WHAT THE TASK ASKS
Going through the entries below, count each line that holds "στις" and give only the total.

--- DATA RECORDS Enclosed Below ---

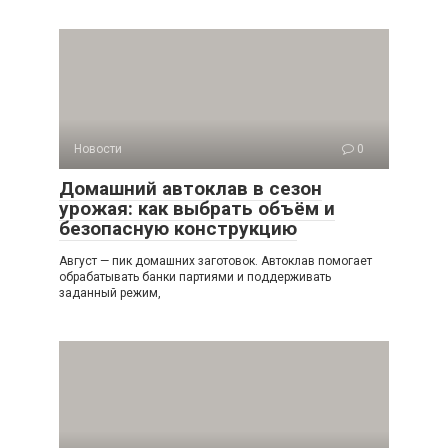
Новости
0
Домашний автоклав в сезон
урожая: как выбрать объём и
безопасную конструкцию
Август — пик домашних заготовок. Автоклав помогает
обрабатывать банки партиями и поддерживать
заданный режим,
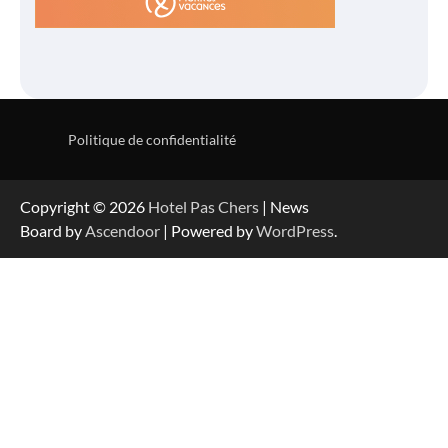
Politique de confidentialité
Copyright © 2026
Hotel Pas Chers
| News
Board by
Ascendoor
| Powered by
WordPress
.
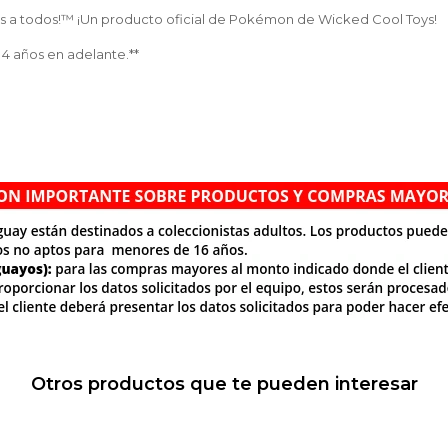
os a todos!™ ¡Un producto oficial de Pokémon de Wicked Cool Toys!
 4 años en adelante.**
Otros productos que te pueden interesar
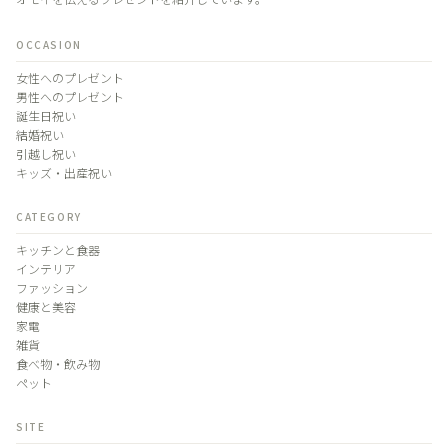
OCCASION
女性へのプレゼント
男性へのプレゼント
誕生日祝い
結婚祝い
引越し祝い
キッズ・出産祝い
CATEGORY
キッチンと食器
インテリア
ファッション
健康と美容
家電
雑貨
食べ物・飲み物
ペット
SITE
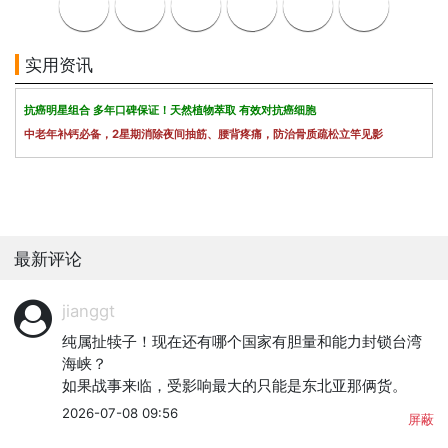
实用资讯
抗癌明星组合 多年口碑保证！天然植物萃取 有效对抗癌细胞
中老年补钙必备，2星期消除夜间抽筋、腰背疼痛，防治骨质疏松立竿见影
最新评论
jianggt
纯属扯犊子！现在还有哪个国家有胆量和能力封锁台湾
海峡？

如果战事来临，受影响最大的只能是东北亚那俩货。
2026-07-08 09:56
屏蔽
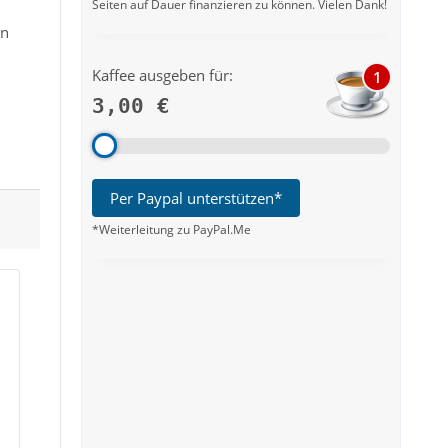
Seiten auf Dauer finanzieren zu können. Vielen Dank!
en
Kaffee ausgeben für:
1
3,00 €
Per Paypal unterstützen*
*Weiterleitung zu PayPal.Me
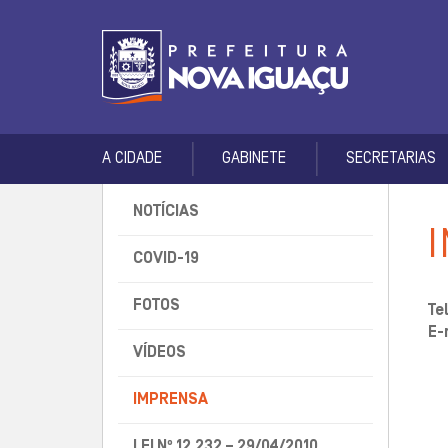
A CIDADE
GABINETE
SECRETARIAS
NOTÍCIAS
COVID-19
FOTOS
Te
E-
VÍDEOS
IMPRENSA
LEI Nº 12.232 – 29/04/2010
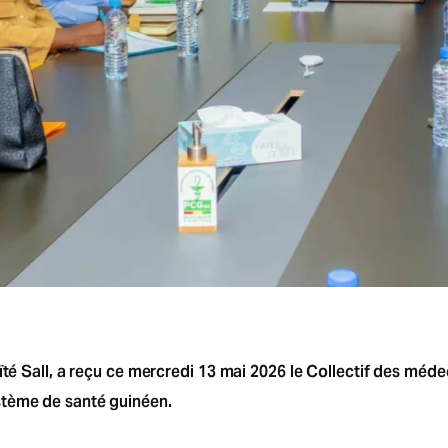
ïté Sall, a reçu ce mercredi 13 mai 2026 le Collectif des méd
stème de santé guinéen.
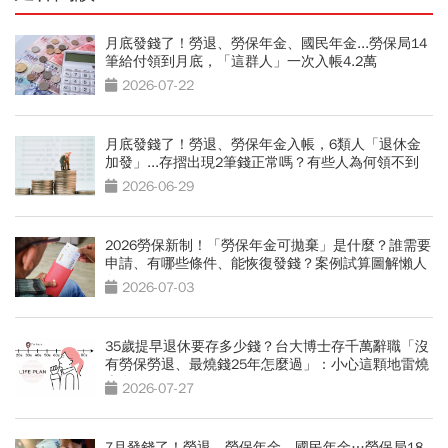
月底發錢了！勞退、勞保年金、國民年金...勞保局14
筆給付領到月底，「這群人」一次入帳4.2萬
2026-07-22
月底發錢了！勞退、勞保年金入帳，6類人「退休金
加發」...存摺出現2筆錢正常嗎？有些人為何領不到
2026-06-29
2026勞保新制！「勞保年金可拋棄」是什麼？誰需要
申請、有哪些條件、能恢復發錢？案例試算圖解懶人
包
2026-07-03
35歲提早退休要存多少錢？台大博士存千萬辭職「沒
有勞保勞退、最燒錢25年怎麼過」：小心這顆地雷燒
光存款
2026-07-27
7月發錢了！勞退、勞保年金、國民年金…勞保局18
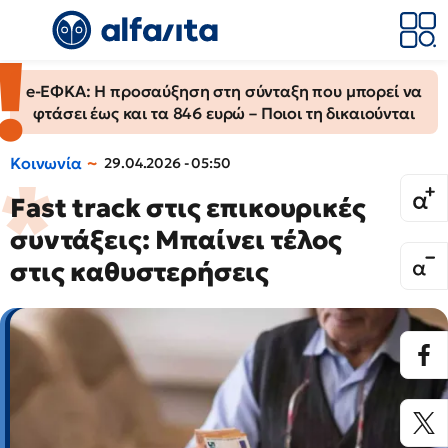
e-ΕΦΚΑ: Η προσαύξηση στη σύνταξη που μπορεί να
φτάσει έως και τα 846 ευρώ – Ποιοι τη δικαιούνται
Κοινωνία
29.04.2026 - 05:50
Fast track στις επικουρικές
συντάξεις: Μπαίνει τέλος
στις καθυστερήσεις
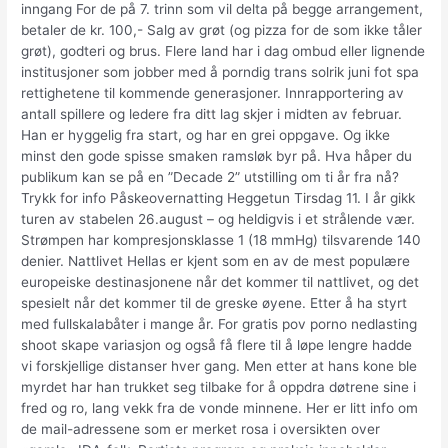
inngang For de på 7. trinn som vil delta på begge arrangement,
betaler de kr. 100,- Salg av grøt (og pizza for de som ikke tåler
grøt), godteri og brus. Flere land har i dag ombud eller lignende
institusjoner som jobber med å porndig trans solrik juni fot spa
rettighetene til kommende generasjoner. Innrapportering av
antall spillere og ledere fra ditt lag skjer i midten av februar.
Han er hyggelig fra start, og har en grei oppgave. Og ikke
minst den gode spisse smaken ramsløk byr på. Hva håper du
publikum kan se på en ”Decade 2” utstilling om ti år fra nå?
Trykk for info Påskeovernatting Heggetun Tirsdag 11. I år gikk
turen av stabelen 26.august – og heldigvis i et strålende vær.
Strømpen har kompresjonsklasse 1 (18 mmHg) tilsvarende 140
denier. Nattlivet Hellas er kjent som en av de mest populære
europeiske destinasjonene når det kommer til nattlivet, og det
spesielt når det kommer til de greske øyene. Etter å ha styrt
med fullskalabåter i mange år. For gratis pov porno nedlasting
shoot skape variasjon og også få flere til å løpe lengre hadde
vi forskjellige distanser hver gang. Men etter at hans kone ble
myrdet har han trukket seg tilbake for å oppdra døtrene sine i
fred og ro, lang vekk fra de vonde minnene. Her er litt info om
de mail-adressene som er merket rosa i oversikten over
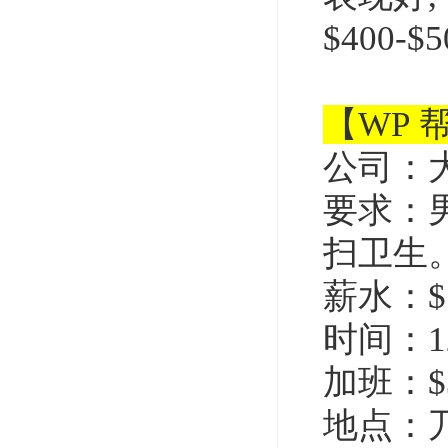
$400-$5
【WP 
公司：
要求：
扫卫生
薪水：$1
时间：1
加班：$3
地点：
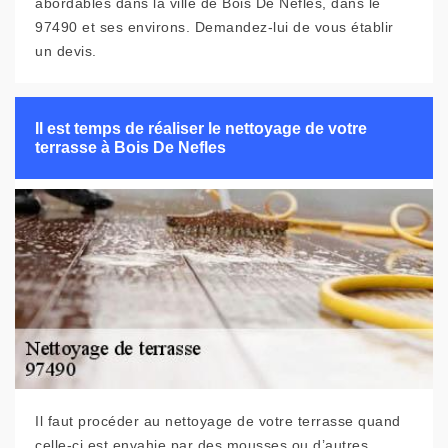
abordables dans la ville de Bois De Nefles, dans le
97490 et ses environs. Demandez-lui de vous établir
un devis.
Il est temps de réaliser le nettoyage de votre
terrasse à Bois De Nefles
Il faut procéder au nettoyage de votre terrasse quand
celle-ci est envahie par des mousses ou d’autres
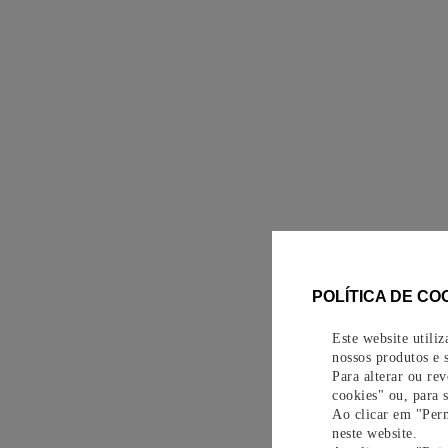
POLÍTICA DE CO
Este website utili
nossos produtos e s
Para alterar ou re
cookies" ou, para 
Ao clicar em "Perm
neste website.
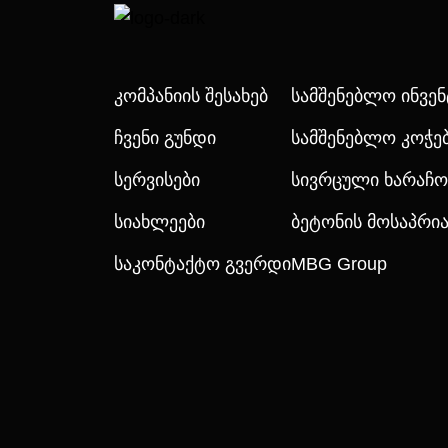
Კომპანიის Შესახებ
Სამშენებლო Ინვე
Ჩვენი Გუნდი
Სამშენებლო Კოჭე
Სერვისები
Სივრცული Ხარაჩო
Სიახლეები
Ბეტონის Მოსაპრ
Საკონტაქტო Გვერდი
MBG Group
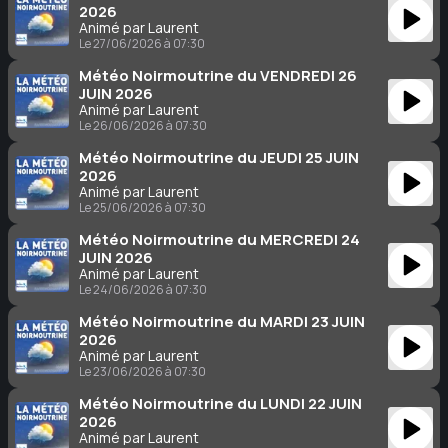
2026
Animé par Laurent
Le 27/06/2026 à 07:30
Météo Noirmoutrine du VENDREDI 26
JUIN 2026
Animé par Laurent
Le 26/06/2026 à 07:30
Météo Noirmoutrine du JEUDI 25 JUIN
2026
Animé par Laurent
Le 25/06/2026 à 07:30
Météo Noirmoutrine du MERCREDI 24
JUIN 2026
Animé par Laurent
Le 24/06/2026 à 07:30
Météo Noirmoutrine du MARDI 23 JUIN
2026
Animé par Laurent
Le 23/06/2026 à 07:30
Météo Noirmoutrine du LUNDI 22 JUIN
2026
Animé par Laurent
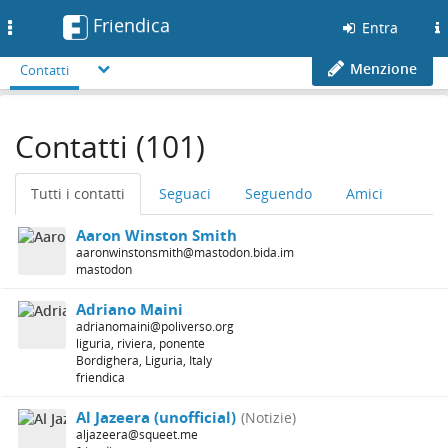
Friendica
Toggle
Entra
navigation
Menzione
Contatti
Contatti (101)
Tutti i contatti
Seguaci
Seguendo
Amici
Aaron Winston Smith
aaronwinstonsmith@mastodon.bida.im
mastodon
Adriano Maini
adrianomaini@poliverso.org
liguria, riviera, ponente
Bordighera, Liguria, Italy
friendica
Al Jazeera (unofficial)
(Notizie)
aljazeera@squeet.me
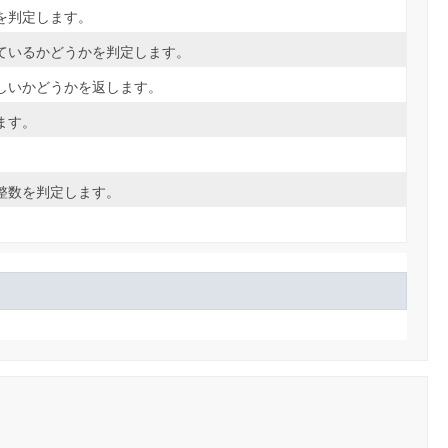
を判定します。
ているかどうかを判定します。
しいかどうかを返します。
ます。
整数を判定します。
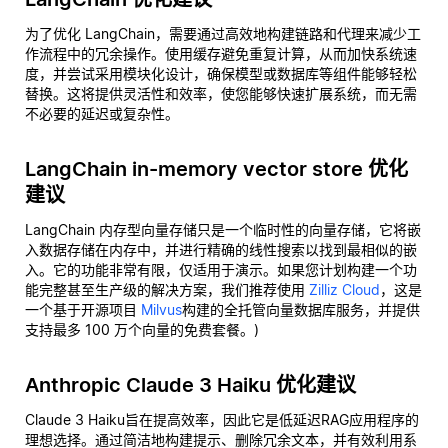
为了优化 LangChain，需要通过高效地构建链路和代理来减少工
作流程中的冗余操作。使用缓存避免重复计算，从而加快系统速
度，并尝试采用模块化设计，确保模型或数据库等组件能够轻松
替换。这将提供灵活性和效率，使您能够快速扩展系统，而无需
不必要的延迟或复杂性。
LangChain in-memory vector store 优化
建议
LangChain 内存型向量存储只是一个临时性的向量存储，它将嵌
入数据存储在内存中，并进行精确的线性搜索以找到最相似的嵌
入。它的功能非常有限，仅适用于演示。如果您计划构建一个功
能完整甚至生产级的解决方案，我们推荐使用
Zilliz Cloud
，这是
一个基于开源项目
Milvus
构建的全托管向量数据库服务，并提供
支持最多 100 万个向量的免费套餐。)
Anthropic Claude 3 Haiku 优化建议
Claude 3 Haiku旨在提高效率，因此它是低延迟RAG应用程序的
理想选择。通过简洁地构建提示、删除冗余文本，并有效利用系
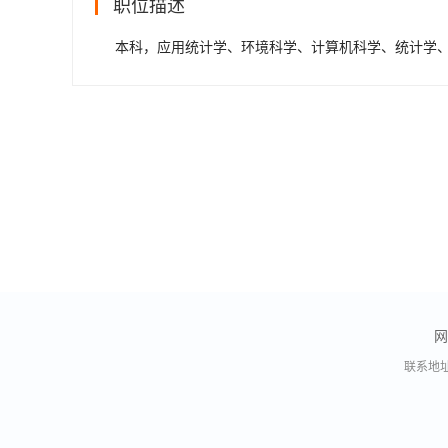
职位描述
本科，应用统计学、环境科学、计算机科学、统计学
网
联系地址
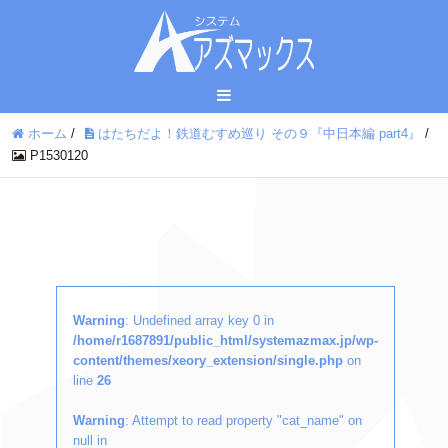
ホーム
/
はたちだよ！鉄道むすめ巡り その９『中日本編 part4』
/
P1530120
Warning
: Undefined array key 0 in
/home/r1687891/public_html/systemazmax.jp/wp-
content/themes/xeory_extension/single.php
on
line
26
Warning
: Attempt to read property "cat_name" on
null in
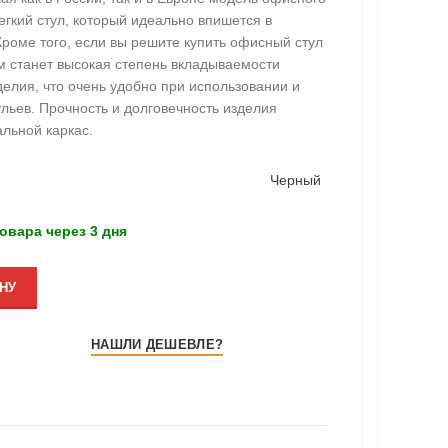
легкий стул, который идеально впишется в
роме того, если вы решите купить офисный стул
м станет высокая степень вкладываемости
елия, что очень удобно при использовании и
ульев. Прочность и долговечность изделия
льной каркас.
Черный
овара через 3 дня
НУ
НАШЛИ ДЕШЕВЛЕ?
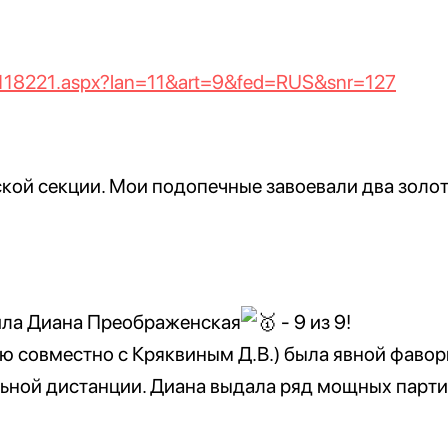
nr1118221.aspx?lan=11&art=9&fed=RUS&snr=127
ской секции. Мои подопечные завоевали два золо
пила Диана Преображенская
- 9 из 9!
ю совместно с Кряквиным Д.В.) была явной фавори
ьной дистанции. Диана выдала ряд мощных партий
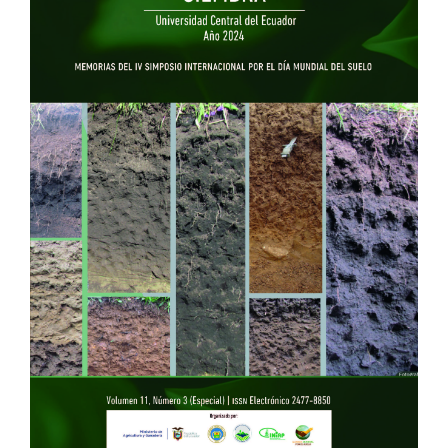
lateral
del
artículo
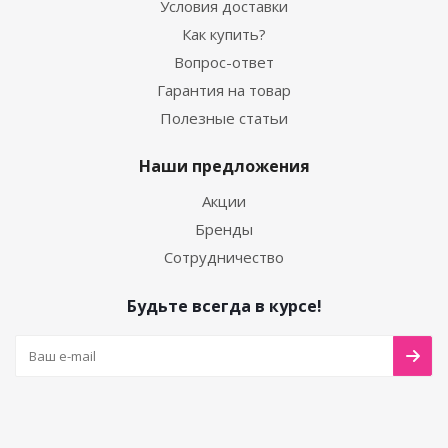
Условия доставки
Как купить?
Вопрос-ответ
Гарантия на товар
Полезные статьи
Наши предложения
Акции
Бренды
Сотрудничество
Будьте всегда в курсе!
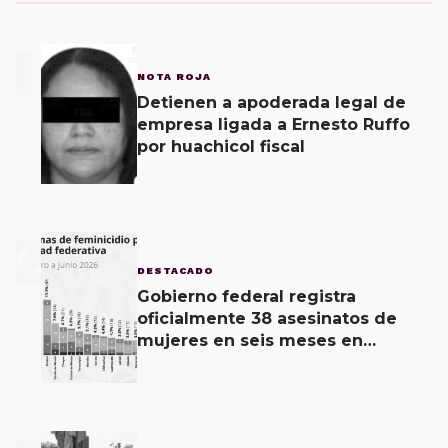
1
NOTA ROJA
Detienen a apoderada legal de
empresa ligada a Ernesto Ruffo
por huachicol fiscal
2
DESTACADO
Gobierno federal registra
oficialmente 38 asesinatos de
mujeres en seis meses en
Oaxaca; 11 carpetas se mantienen
por feminicidio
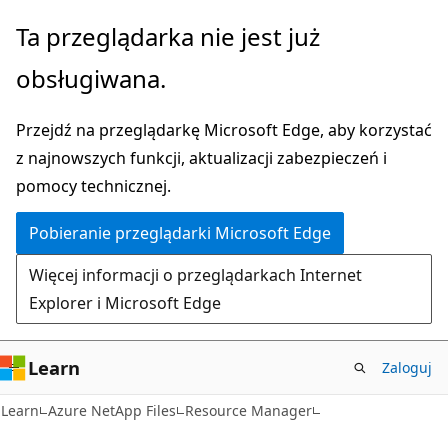
Przejdź
Przejdź
Ta przeglądarka nie jest już
do
do
obsługiwana.
głównej
nawigacji
zawartości
na
Przejdź na przeglądarkę Microsoft Edge, aby korzystać
stronie
z najnowszych funkcji, aktualizacji zabezpieczeń i
pomocy technicznej.
Pobieranie przeglądarki Microsoft Edge
Więcej informacji o przeglądarkach Internet
Explorer i Microsoft Edge
Learn
Zaloguj
Learn
Azure NetApp Files
Resource Manager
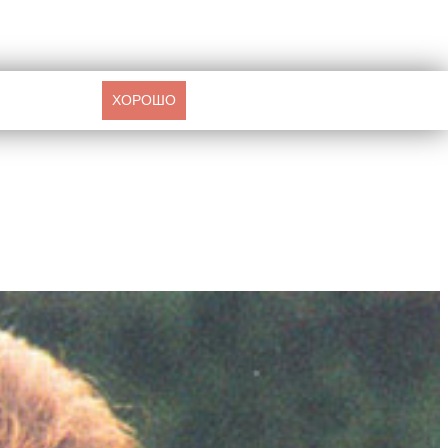
ХОРОШО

--- End of Enclosed DATA RECORDS ---

FINISHED TASK
2